● What is needed
Return the data below exactly, minus the pictures.

● Supplied data
++++++++++

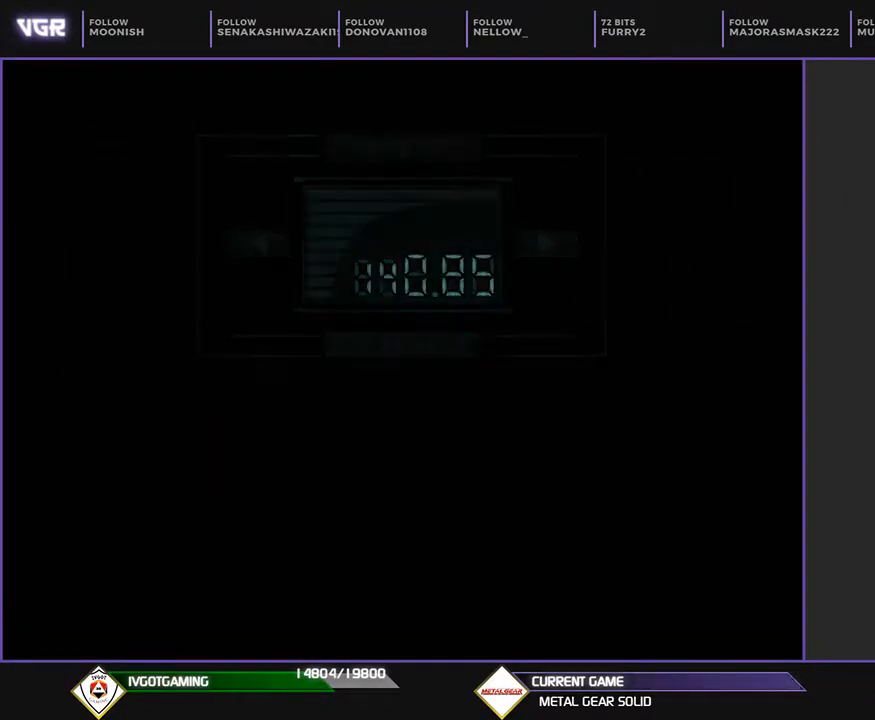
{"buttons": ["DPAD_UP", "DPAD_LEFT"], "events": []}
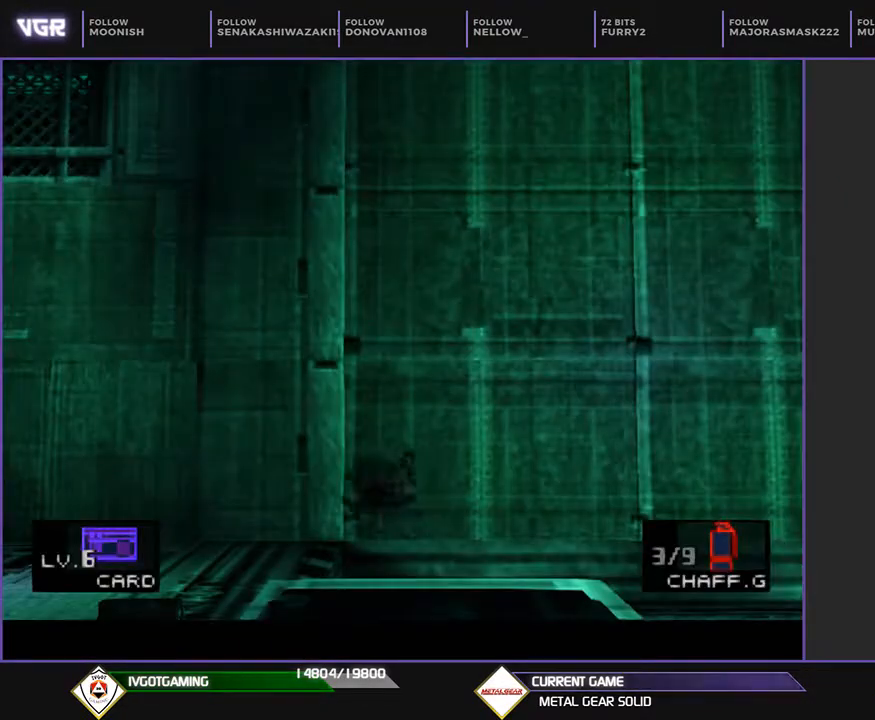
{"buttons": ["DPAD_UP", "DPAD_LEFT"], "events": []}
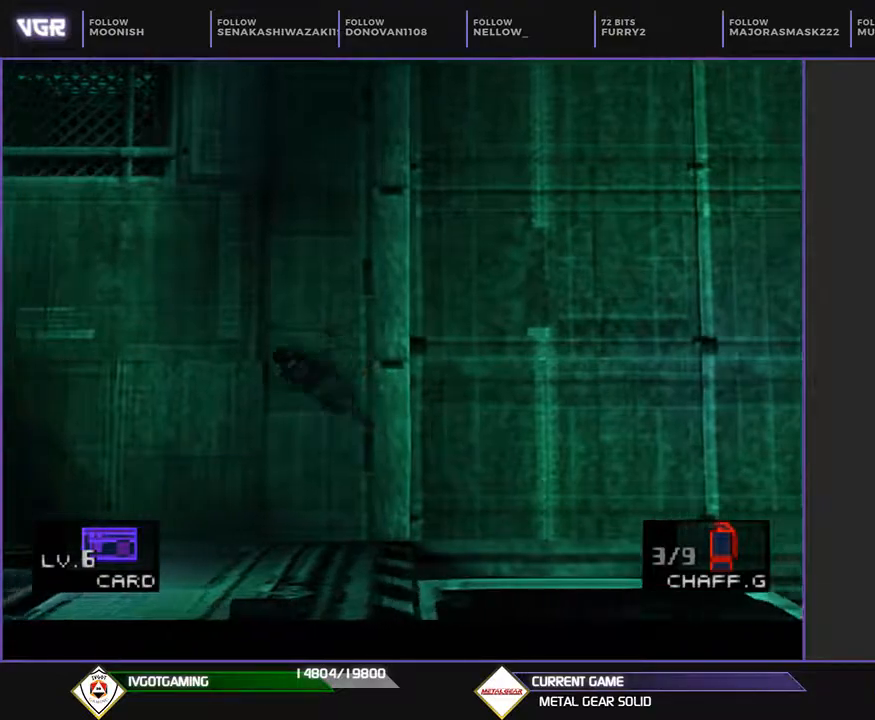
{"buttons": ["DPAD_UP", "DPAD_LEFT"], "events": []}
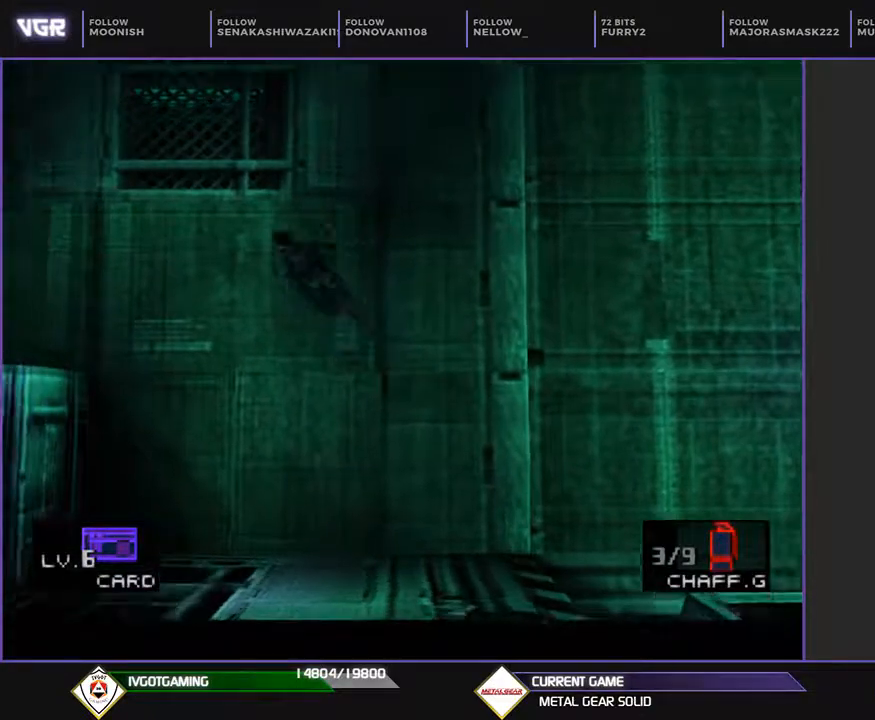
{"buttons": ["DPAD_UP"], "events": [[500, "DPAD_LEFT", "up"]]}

++++++++++

● Response to the exercise
{"buttons": ["DPAD_UP", "DPAD_LEFT"], "events": []}
{"buttons": ["DPAD_UP", "DPAD_LEFT"], "events": []}
{"buttons": ["DPAD_UP", "DPAD_LEFT"], "events": []}
{"buttons": ["DPAD_UP"], "events": [[500, "DPAD_LEFT", "up"]]}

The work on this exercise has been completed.